▸ **WRITTEN PROBLEM**
Please copy each of the items below line for line, without changing anything.

▸ **EXTRACTED DATA**
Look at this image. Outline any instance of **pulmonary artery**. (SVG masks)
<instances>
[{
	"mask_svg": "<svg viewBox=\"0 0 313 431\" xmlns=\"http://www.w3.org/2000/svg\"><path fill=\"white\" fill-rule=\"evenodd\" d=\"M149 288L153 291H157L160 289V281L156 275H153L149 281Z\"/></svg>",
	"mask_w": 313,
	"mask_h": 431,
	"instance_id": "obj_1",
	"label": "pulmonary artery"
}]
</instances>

▸ **ANSWER FOR THE TASK**
Look at this image. Outline any instance of **pulmonary artery**. (SVG masks)
<instances>
[{
	"mask_svg": "<svg viewBox=\"0 0 313 431\" xmlns=\"http://www.w3.org/2000/svg\"><path fill=\"white\" fill-rule=\"evenodd\" d=\"M149 288L153 291H157L160 289V281L156 275H153L149 281Z\"/></svg>",
	"mask_w": 313,
	"mask_h": 431,
	"instance_id": "obj_1",
	"label": "pulmonary artery"
}]
</instances>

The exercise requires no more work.